Echoing foolme1ns thoughts: What I need to understand is why the Democrats felt they had to give in. The new Democrats (unlike Bush) were in fact elected with a clear mandate: to get us out of Iraq. While Bush clearly positioned himself to make it look like the Democrats would be responsible for the failure to fund the troops, the truth is (obviously) that his failure to sign a bill is just as big a block as the Democrats not giving him a bill he wanted to sign - which they ultimately did. Perhaps I’m being naive, but why not do as foolme1ns suggests - keep sending him your bill, over and over again. The public already demonstrated during the elections WHICH SIDE THEY WOULD PICK. Can you explain why we did not hold HIS feet to the fire?
Congressman Sestak:
I would like to know if you discussed your appearence here today with any members of the Democratic leadership and if you are, as my cynical self suspects, simply here in some kind of boneheaded attempt to pacify the dirty masses.
Also, and since Howie brought up “economic well-being” in the intro I don’t feel it’s off topic, I would like to know how you will be voting on the middle-class destroying trade bill and the immigration bill with it’s wage killing “guest worker” provisions that were negotiated in secret by the Dem leadership with George Bush.
Thx for your time and I appreciate your honesty…….
I am only going to say this once more: polite tone please. Tough questions are not only appropriate but also appreciated. But rudeness is not something that I am going to tolerate with a guest — we do not flamethrow here, and we are not going to start today.
Twain @ 46
Twain - you may be interested in this article’s take, which contradicts the (overly-simplistic, in my opinion) conventional wisdom viewpoint you cite in your comment:
http://www.alternet.org/module/printversion/52135
I donated to you last year–i’m really sorry i did now–i don’t have a lot of money to give and spread it out among 10 new candidates, and thought at least new people would bring leadership to Congress and progress–and not caving in. How many more have to die?
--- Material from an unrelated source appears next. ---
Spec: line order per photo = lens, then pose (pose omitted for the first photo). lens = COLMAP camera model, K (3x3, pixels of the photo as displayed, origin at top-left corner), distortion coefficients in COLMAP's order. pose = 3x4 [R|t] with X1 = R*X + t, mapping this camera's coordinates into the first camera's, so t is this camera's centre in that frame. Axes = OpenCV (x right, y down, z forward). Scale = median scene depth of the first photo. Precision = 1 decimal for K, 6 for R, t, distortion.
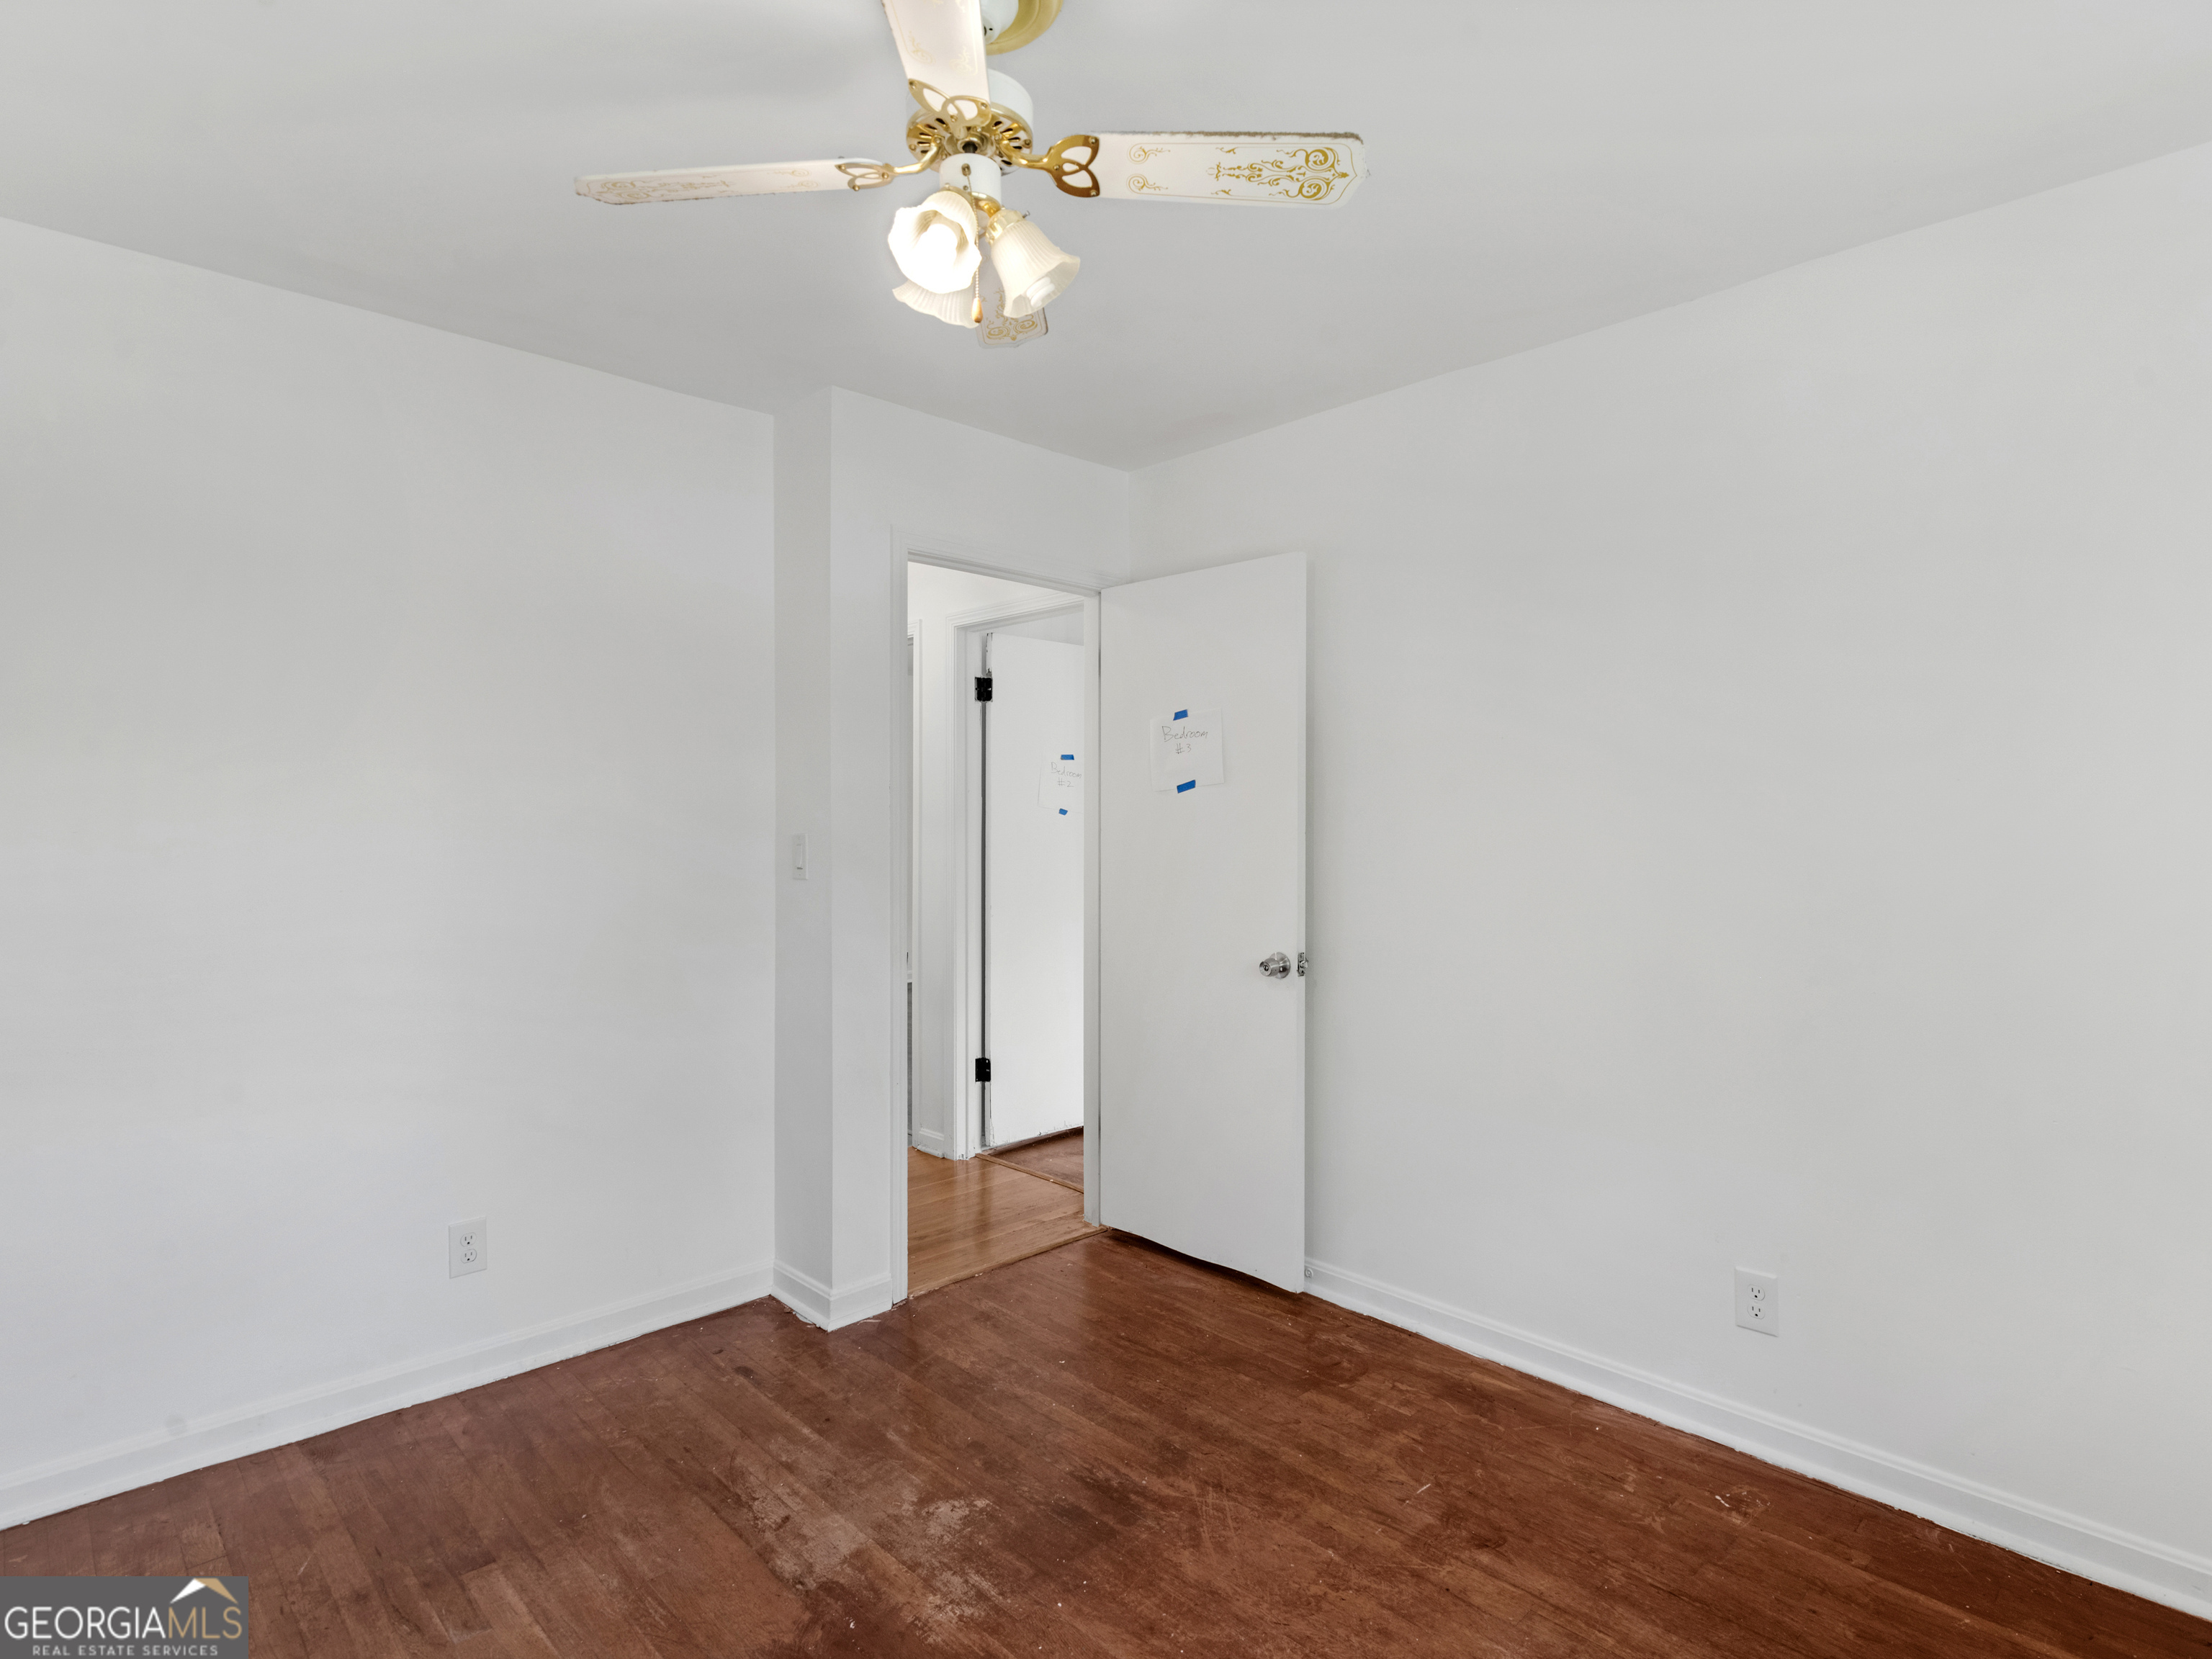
lens RADIAL K [[1176.5, 0, 1101.1], [0, 1176.5, 817.4], [0, 0, 1]] dist [0.001826, -0.000572]
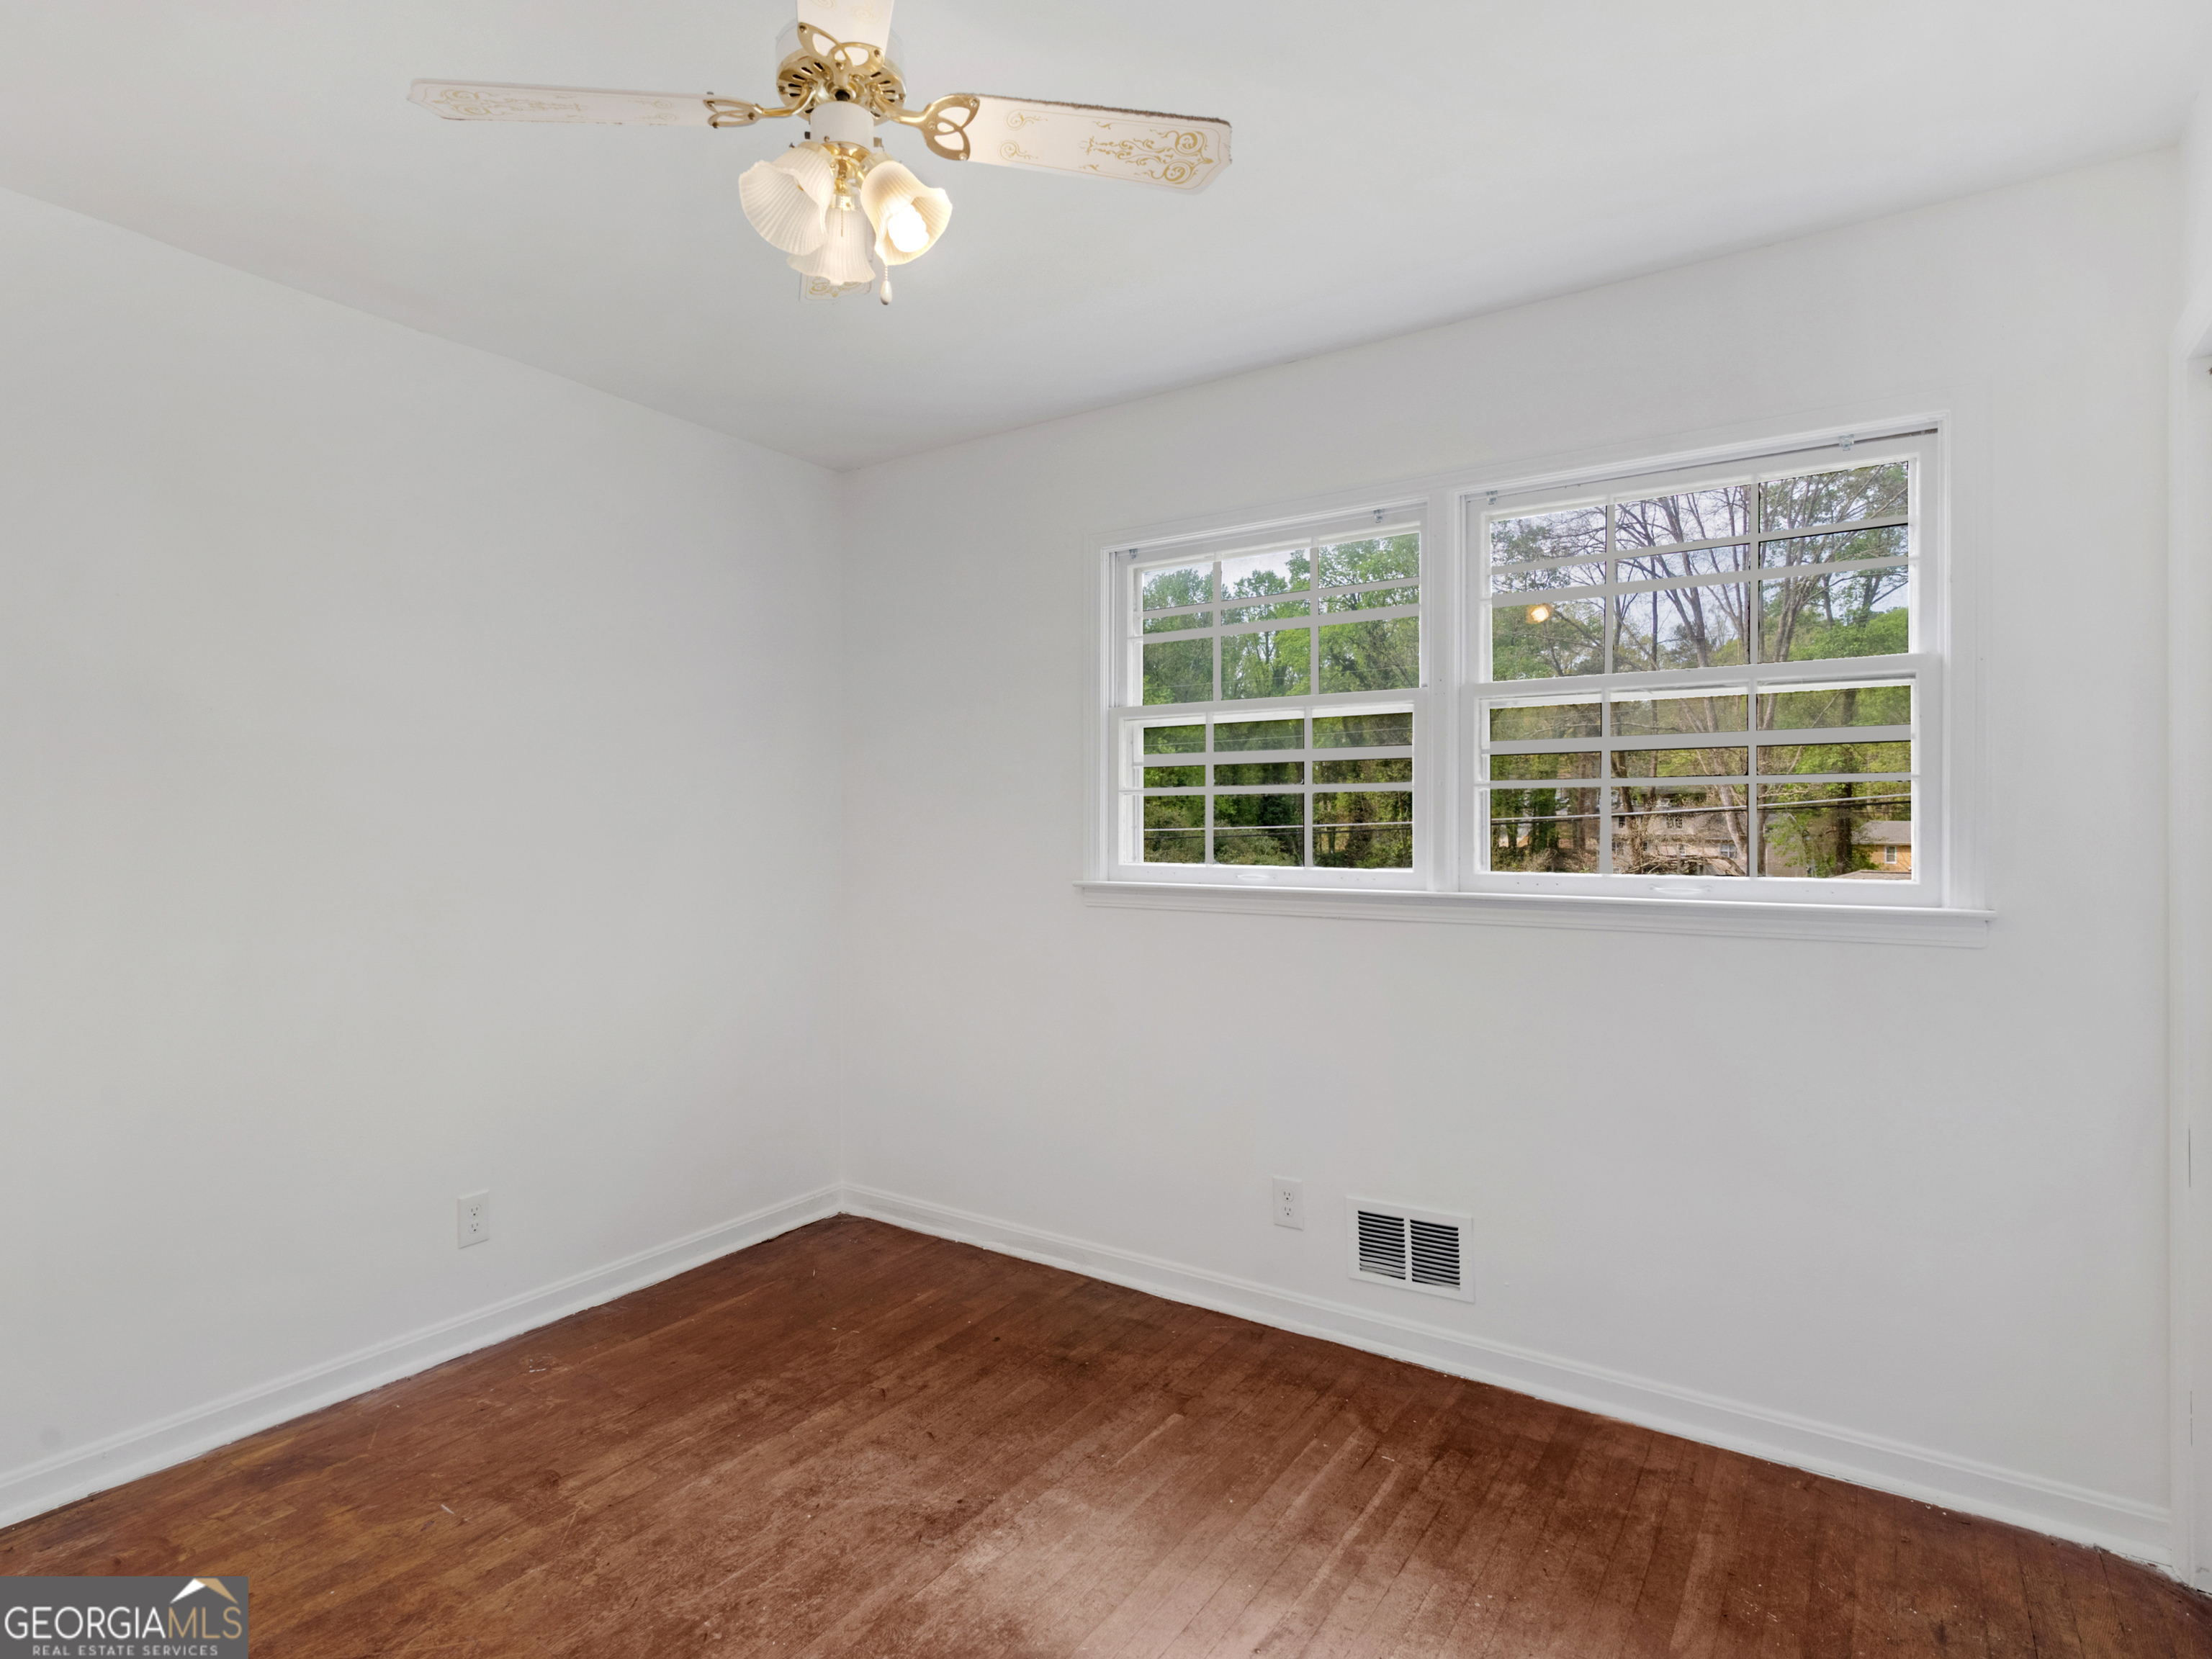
lens RADIAL K [[1176.5, 0, 1101.1], [0, 1176.5, 817.4], [0, 0, 1]] dist [0.001826, -0.000572]
pose [[-0.228892, 0.005480, 0.973436, -0.708369], [0.008367, 0.999958, -0.003662, 0.032577], [-0.973416, 0.007306, -0.228929, 0.671051]]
How many more will hate us for our actions?
Joe Wilson @ 25
To respond to your points, 1) Our presence in Iraq is increasing not decreasing the terrorist threat, 2) Production from Iraq’s oil fields has fallen because of our presence in the country and we retain a strategic presence in Kuwait, Qatar, and elsewhere in the region, 3) Israel is a nuclear power with a military second only to our own in the area. They can protect their own borders.
As for “I oppose any debates on policy that come on the backs of our armed forces”, it’s a little late for that. Bush has been using the backs of our troops to foist this war on us from its inception. It’s taboo to say it but their deaths have been in vain. I just don’t get the allure of “They died bravely in a stupid war.” If we honor our troops, we should not dump them in and leave them in quagmires. We should be getting them out of Iraq. Joe Sestak voted to keep them in this mess, a mess they have been mired in for more than 4 years. If it isn’t time to say enough is enough now, when will it be? Sometime next century?
and the commenter up higher is right–Bush is holding our soldiers hostage and you’re letting him do it.
Praedor Atrebates @ 68
Hear! Hear!
Congressman:
One of the United States greatest assets in international affairs–moral standing–has been destroyed by this administration’s use of torture and denial of habeas corpus.
Do you agree or disagree with that statement, and if you agree, how would you propose to restore that asset?
pow wow @ 74
Should have said “some” of the people.